The thief has found himself a new place for his thievery again. There is only one entrance to this area, called root.

Besides the root, each house has one and only one parent house. After a tour, the smart thief realized that all houses in this place form a binary tree. It will automatically contact the police if two directly-linked houses were broken into on the same night.

Given the root of the binary tree, return the maximum amount of money the thief can rob without alerting the police.

 

Example 1:

Input: root = [3,2,3,null,3,null,1]
Output: 7
Explanation: Maximum amount of money the thief can rob = 3 + 3 + 1 = 7.

Example 2:

Input: root = [3,4,5,1,3,null,1]
Output: 9
Explanation: Maximum amount of money the thief can rob = 4 + 5 = 9.

 

Constraints:

  • The number of nodes in the tree is in the range [1, 104].
  • 0 <= Node.val <= 104

House Robber III

This problem involves finding the maximum amount of money that can be robbed from houses arranged in a binary tree without robbing adjacent houses. The solution uses a depth-first search (DFS) with dynamic programming to efficiently solve this.

Approach

The core idea is to use a recursive DFS function that, for each node, returns two values:

  1. rob: The maximum amount of money that can be robbed including the current node.
  2. not_rob: The maximum amount of money that can be robbed excluding the current node.

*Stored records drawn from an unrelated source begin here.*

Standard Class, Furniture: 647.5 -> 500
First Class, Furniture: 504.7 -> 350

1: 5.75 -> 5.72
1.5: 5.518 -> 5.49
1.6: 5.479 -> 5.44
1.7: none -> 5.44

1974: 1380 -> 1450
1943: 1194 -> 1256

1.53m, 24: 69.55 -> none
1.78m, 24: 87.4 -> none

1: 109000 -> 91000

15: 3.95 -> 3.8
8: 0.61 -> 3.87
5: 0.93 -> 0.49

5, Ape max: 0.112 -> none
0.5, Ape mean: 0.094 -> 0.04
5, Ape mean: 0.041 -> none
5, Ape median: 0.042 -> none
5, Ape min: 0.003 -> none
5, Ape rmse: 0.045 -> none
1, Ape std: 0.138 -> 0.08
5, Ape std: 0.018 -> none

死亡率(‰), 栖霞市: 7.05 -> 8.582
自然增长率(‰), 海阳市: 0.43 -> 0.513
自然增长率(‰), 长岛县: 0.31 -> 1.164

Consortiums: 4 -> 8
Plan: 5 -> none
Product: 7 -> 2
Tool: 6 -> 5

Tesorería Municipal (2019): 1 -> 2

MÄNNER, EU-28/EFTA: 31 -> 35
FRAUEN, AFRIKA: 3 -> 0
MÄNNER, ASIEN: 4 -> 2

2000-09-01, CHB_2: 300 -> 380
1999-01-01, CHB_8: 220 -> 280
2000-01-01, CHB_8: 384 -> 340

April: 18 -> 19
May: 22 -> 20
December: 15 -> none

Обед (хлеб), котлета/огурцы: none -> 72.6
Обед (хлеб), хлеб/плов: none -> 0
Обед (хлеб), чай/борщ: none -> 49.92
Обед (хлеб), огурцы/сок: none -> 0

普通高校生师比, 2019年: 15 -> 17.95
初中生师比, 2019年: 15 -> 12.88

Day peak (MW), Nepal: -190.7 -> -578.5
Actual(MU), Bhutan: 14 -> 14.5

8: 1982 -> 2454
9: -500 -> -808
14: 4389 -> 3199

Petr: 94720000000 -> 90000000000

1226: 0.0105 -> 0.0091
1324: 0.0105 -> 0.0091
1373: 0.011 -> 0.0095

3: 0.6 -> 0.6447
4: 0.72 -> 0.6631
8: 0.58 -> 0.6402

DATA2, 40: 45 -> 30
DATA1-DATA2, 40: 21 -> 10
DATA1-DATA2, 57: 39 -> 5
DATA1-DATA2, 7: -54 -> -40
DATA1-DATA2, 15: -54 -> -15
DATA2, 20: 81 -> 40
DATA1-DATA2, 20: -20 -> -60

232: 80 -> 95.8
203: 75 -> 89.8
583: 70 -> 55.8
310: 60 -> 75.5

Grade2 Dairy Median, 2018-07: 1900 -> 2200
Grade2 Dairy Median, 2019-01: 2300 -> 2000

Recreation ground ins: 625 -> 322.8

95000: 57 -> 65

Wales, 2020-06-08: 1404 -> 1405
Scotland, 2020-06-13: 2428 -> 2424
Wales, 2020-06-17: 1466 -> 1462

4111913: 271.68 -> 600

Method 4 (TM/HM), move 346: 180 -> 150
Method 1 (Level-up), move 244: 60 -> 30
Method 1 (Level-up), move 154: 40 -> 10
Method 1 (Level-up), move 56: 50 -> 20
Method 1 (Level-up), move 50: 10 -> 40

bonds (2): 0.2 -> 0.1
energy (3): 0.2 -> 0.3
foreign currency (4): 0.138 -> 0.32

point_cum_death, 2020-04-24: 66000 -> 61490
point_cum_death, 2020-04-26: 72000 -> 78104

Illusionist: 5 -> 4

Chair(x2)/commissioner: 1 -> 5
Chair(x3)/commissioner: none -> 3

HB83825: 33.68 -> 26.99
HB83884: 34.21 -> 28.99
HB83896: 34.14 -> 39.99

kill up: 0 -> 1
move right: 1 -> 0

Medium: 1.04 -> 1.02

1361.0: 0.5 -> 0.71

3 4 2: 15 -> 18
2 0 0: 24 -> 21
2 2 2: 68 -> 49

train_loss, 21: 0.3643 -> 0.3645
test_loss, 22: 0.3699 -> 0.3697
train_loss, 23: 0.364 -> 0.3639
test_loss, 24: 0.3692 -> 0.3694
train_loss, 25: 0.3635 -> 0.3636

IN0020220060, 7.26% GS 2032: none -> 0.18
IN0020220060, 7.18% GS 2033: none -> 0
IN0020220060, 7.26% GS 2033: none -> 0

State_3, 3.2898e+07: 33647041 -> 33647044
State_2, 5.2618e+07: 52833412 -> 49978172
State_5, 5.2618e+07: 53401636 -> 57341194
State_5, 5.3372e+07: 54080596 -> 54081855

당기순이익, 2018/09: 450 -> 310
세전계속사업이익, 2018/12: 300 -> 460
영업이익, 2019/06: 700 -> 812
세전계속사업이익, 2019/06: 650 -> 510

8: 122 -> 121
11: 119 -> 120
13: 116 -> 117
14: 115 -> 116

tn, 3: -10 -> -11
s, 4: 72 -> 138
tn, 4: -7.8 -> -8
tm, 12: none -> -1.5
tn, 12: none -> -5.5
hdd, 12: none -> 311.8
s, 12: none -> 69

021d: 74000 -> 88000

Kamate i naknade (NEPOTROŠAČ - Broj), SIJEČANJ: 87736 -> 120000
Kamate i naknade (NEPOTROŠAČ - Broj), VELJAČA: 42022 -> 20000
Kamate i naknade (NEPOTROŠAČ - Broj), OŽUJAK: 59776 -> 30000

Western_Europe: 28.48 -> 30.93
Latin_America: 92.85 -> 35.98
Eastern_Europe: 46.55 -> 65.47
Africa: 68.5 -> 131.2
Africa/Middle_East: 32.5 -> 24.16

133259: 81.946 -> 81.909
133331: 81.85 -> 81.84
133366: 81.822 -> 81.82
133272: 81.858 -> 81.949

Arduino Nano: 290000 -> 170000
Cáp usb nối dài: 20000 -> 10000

The recursive function works as follows:

  1. Base Case: If the node is null, return (0, 0).

  2. Recursive Step:

    • Recursively call the dfs function on the left and right children to get their rob and not_rob values (la, lb, ra, rb).
    • Calculate rob for the current node: This is the sum of the current node's value, and the maximum amounts that can be robbed from the left and right subtrees without robbing the children ( lb + rb).
    • Calculate not_rob for the current node: This is the maximum amount that can be robbed from the left and right subtrees, considering both options of robbing and not robbing the children (max(la, lb) + max(ra, rb)).
    • Return (rob, not_rob).

After the DFS is complete, the maximum of the rob and not_rob values for the root node is returned as the final answer. This accounts for the possibility that the root node might or might not be robbed for the maximum gain.

Time and Space Complexity

  • Time Complexity: O(N), where N is the number of nodes in the tree. Each node is visited exactly once during the DFS traversal.
  • Space Complexity: O(H), where H is the height of the tree. This is due to the recursive call stack used during the DFS. In the worst case (a skewed tree), H can be equal to N. In the best case (a balanced tree), H is log(N).

Code Implementation (Python)

# Definition for a binary tree node.
# class TreeNode:
#     def __init__(self, val=0, left=None, right=None):
#         self.val = val
#         self.left = left
#         self.right = right
class Solution:
    def rob(self, root: Optional[TreeNode]) -> int:
        def dfs(root: Optional[TreeNode]) -> (int, int):
            if root is None:
                return 0, 0
            la, lb = dfs(root.left)
            ra, rb = dfs(root.right)
            return root.val + lb + rb, max(la, lb) + max(ra, rb)
 
        return max(dfs(root))

The other languages (Java, C++, Go, TypeScript) follow a very similar structure, reflecting the recursive nature of the DFS and the dynamic programming approach. They all achieve the same time and space complexities.